Segundo o texto sobre a política de direitos humanos no Brasil, em que cidade e em que ano ocorreu a Conferência Mundial de Direitos Humanos para a qual Itamar formulou a agenda brasileira? Responda em uma frase, por favor.

** TRECHO PARA LEITURA **
■ ■ ■ ■

O governo federal interino instalou um ministério de apenas homens brancos com a divisa “Ordem e Progresso”, que encerra o que há de mais conservador no pensamento político brasileiro. Seria bom alguém dizer a esse governo que estamos em 2016, e não em 1889.
O seu primeiro ato foi mandar para o espaço a ciência, a cultura e os direitos humanos. Nessa área, extinguiu as secretarias da Igualdade Racial, das Mulheres e a dos Direitos Humanos. Assim fazendo o governo interino revela uma sesquipedal ignorância em duas vertentes. Primeiro na esfera do direito internacional e, em segundo, quanto à política de Estado de direitos humanos, relegando-a a uma divisãozinha de Cidadania no Ministério da Justiça.
Depois da Declaração Universal dos Direitos Humanos, em 1948, e a partir dos dois pactos internacionais de direitos civis e políticos e aquele dos econômicos, sociais e culturais, progressivamente foram reconhecidos os direitos das crianças, das mulheres, dos indígenas, dos migrantes, dos idosos e de temas como a tortura, as execuções sumárias pelas polícias, a pedofilia, a homofobia. O conceito de cidadania que o governo provisório resolveu enfiar no Ministério da Justiça não dá absolutamente conta dessa complexidade que a garantia dos direitos humanos assumiu na segunda metade do século 20.
Por sua vez, a decisão da extinção das secretarias de Estado põe abaixo a continuidade, acima dos partidos políticos, da política de Estado de direitos humanos no Brasil. Pode-se dizer que todos os governos depois da volta ao governo civil em 1985 contribuíram, cada um à sua maneira, para a promoção e proteção desses direitos.
Sarney na sua ida à Assembleia da ONU assinou a convenção da tortura e o Pacto Internacional de Direito Humanos. Collor enviou uma circular aos postos diplomáticos brasileiros obrigando-os a responder às cobranças das organizações de direitos humanos e, da tribuna da ONU, afirmou que a soberania nacional não pode ser o escudo de proteção das violações desses direitos no Brasil. Itamar formulou com a sociedade civil a agenda brasileira para a Conferência Mundial de Direitos Humanos em Viena em 1993, na qual o Brasil teve um papel protagonista com a presidência do comitê de redação da declaração e programa de ação de Viena.
Fernando Henrique cria a secretaria de Estado de direitos humanos, para dar mais visibilidade a eles, como registra em seu Diários da Presidência. Foram preparados os Programas Nacionais de Direitos Humanos (PNDH 1), com ênfase nos direitos civis e políticos, e o PNDH 2, com ênfase nos direitos econômicos e sociais. Pela primeira vez na República foi criado um programa e organismo de combate ao trabalho escravo. Foi reconhecida a competência da Corte Interamericana de Direitos Humanos, que permitiu que mais tarde fosse exarada a sentença sobre as operações de extermínio da guerrilha do Araguaia pela ditadura militar.

■ ■ ■ ■

** DADOS FORNECIDOS **

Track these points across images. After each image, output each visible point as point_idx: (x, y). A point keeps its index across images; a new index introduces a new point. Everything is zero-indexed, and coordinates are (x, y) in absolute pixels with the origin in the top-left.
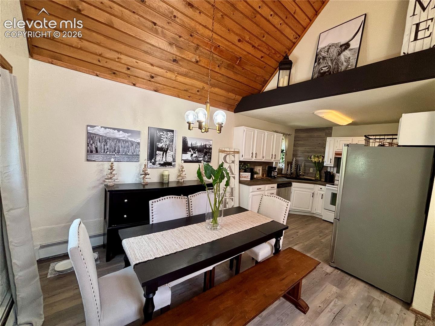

■ ■ ■ ■

** RESPOSTA ESCRITA **
A conferência ocorreu em Viena, em 1993.